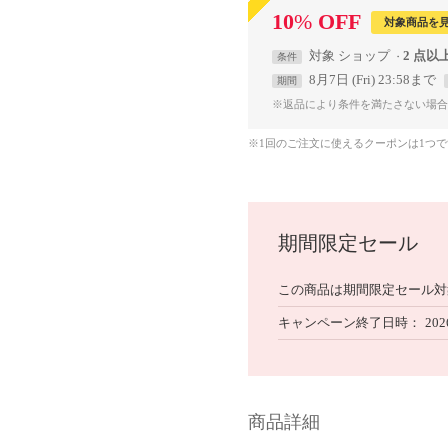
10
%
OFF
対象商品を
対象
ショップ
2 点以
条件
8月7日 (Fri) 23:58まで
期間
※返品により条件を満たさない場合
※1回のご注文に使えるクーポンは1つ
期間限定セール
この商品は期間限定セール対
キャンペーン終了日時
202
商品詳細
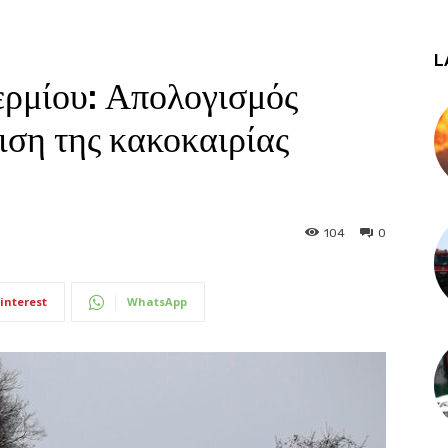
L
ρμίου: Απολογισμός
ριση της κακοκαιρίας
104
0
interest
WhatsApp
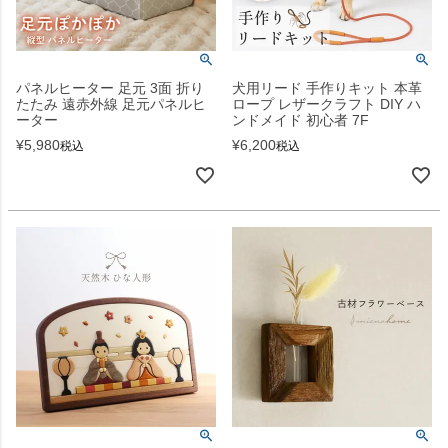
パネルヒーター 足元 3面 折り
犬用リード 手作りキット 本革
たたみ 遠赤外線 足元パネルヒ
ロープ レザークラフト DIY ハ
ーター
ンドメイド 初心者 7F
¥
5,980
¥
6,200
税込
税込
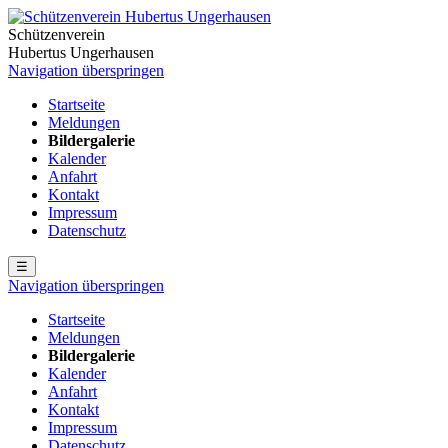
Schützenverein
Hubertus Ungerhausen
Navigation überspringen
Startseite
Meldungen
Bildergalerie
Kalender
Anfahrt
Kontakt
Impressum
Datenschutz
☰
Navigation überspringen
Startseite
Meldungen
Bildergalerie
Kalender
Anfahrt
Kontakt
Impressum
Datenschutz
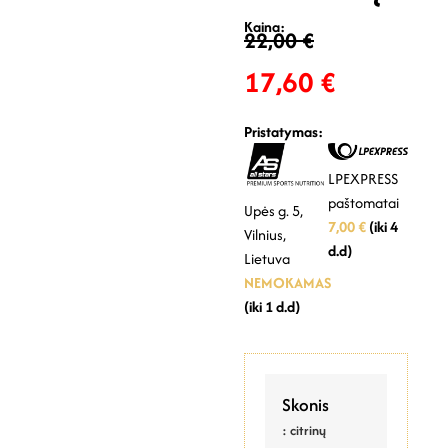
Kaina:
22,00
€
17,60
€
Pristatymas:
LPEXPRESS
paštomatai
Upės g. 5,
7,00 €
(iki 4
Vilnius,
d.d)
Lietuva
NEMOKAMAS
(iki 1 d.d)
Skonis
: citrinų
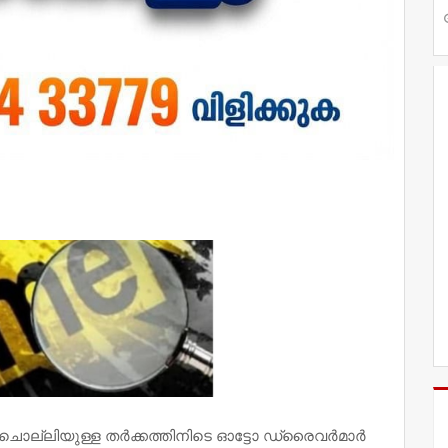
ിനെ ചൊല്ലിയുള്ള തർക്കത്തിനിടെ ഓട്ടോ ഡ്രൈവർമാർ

■ ■ ■

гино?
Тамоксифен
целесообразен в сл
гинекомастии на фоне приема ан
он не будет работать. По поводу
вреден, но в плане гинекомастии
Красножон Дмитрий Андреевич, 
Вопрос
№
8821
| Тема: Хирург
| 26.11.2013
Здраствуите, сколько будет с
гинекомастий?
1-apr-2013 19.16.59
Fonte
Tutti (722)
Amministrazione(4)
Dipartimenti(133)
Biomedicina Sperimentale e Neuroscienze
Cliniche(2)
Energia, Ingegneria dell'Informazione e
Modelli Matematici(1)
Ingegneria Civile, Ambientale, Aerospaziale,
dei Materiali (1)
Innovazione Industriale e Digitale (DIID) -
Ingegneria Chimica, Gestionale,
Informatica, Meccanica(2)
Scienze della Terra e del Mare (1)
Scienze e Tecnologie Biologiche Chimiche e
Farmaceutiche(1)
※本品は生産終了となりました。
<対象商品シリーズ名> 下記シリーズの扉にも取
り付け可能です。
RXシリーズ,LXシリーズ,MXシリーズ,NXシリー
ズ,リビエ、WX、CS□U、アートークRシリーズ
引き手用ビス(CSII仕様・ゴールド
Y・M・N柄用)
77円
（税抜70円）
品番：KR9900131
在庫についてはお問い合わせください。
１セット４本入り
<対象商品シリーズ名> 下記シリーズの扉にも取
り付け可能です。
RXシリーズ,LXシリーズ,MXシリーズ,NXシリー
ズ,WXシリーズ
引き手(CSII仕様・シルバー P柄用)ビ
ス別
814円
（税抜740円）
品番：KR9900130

■ ■ ■

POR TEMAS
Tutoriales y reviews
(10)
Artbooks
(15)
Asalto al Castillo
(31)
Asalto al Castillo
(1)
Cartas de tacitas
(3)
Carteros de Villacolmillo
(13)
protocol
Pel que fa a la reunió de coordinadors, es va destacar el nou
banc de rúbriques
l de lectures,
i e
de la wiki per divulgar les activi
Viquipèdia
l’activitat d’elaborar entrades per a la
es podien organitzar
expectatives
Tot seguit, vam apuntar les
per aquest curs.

■ ■ ■

From the records above, quote word for word only the lines beginning at the line that has "ロープ レザークラフト DIY ハ" and stopping after the line that has "തർക്കത്തിനിടെ ഓട്ടോ ഡ്രൈവർമാർ". Omit the pictures.

ロープ レザークラフト DIY ハ
ーター
ンドメイド 初心者 7F
¥
5,980
¥
6,200
税込
税込
Schützenverein
Hubertus Ungerhausen
Navigation überspringen
Startseite
Meldungen
Bildergalerie
Kalender
Anfahrt
Kontakt
Impressum
Datenschutz
☰
Navigation überspringen
Startseite
Meldungen
Bildergalerie
Kalender
Anfahrt
Kontakt
Impressum
Datenschutz
Kaina:
22,00
€
17,60
€
Pristatymas:
LPEXPRESS
paštomatai
Upės g. 5,
7,00 €
(iki 4
Vilnius,
d.d)
Lietuva
NEMOKAMAS
(iki 1 d.d)
Skonis
: citrinų
ിനെ ചൊല്ലിയുള്ള തർക്കത്തിനിടെ ഓട്ടോ ഡ്രൈവർമാർ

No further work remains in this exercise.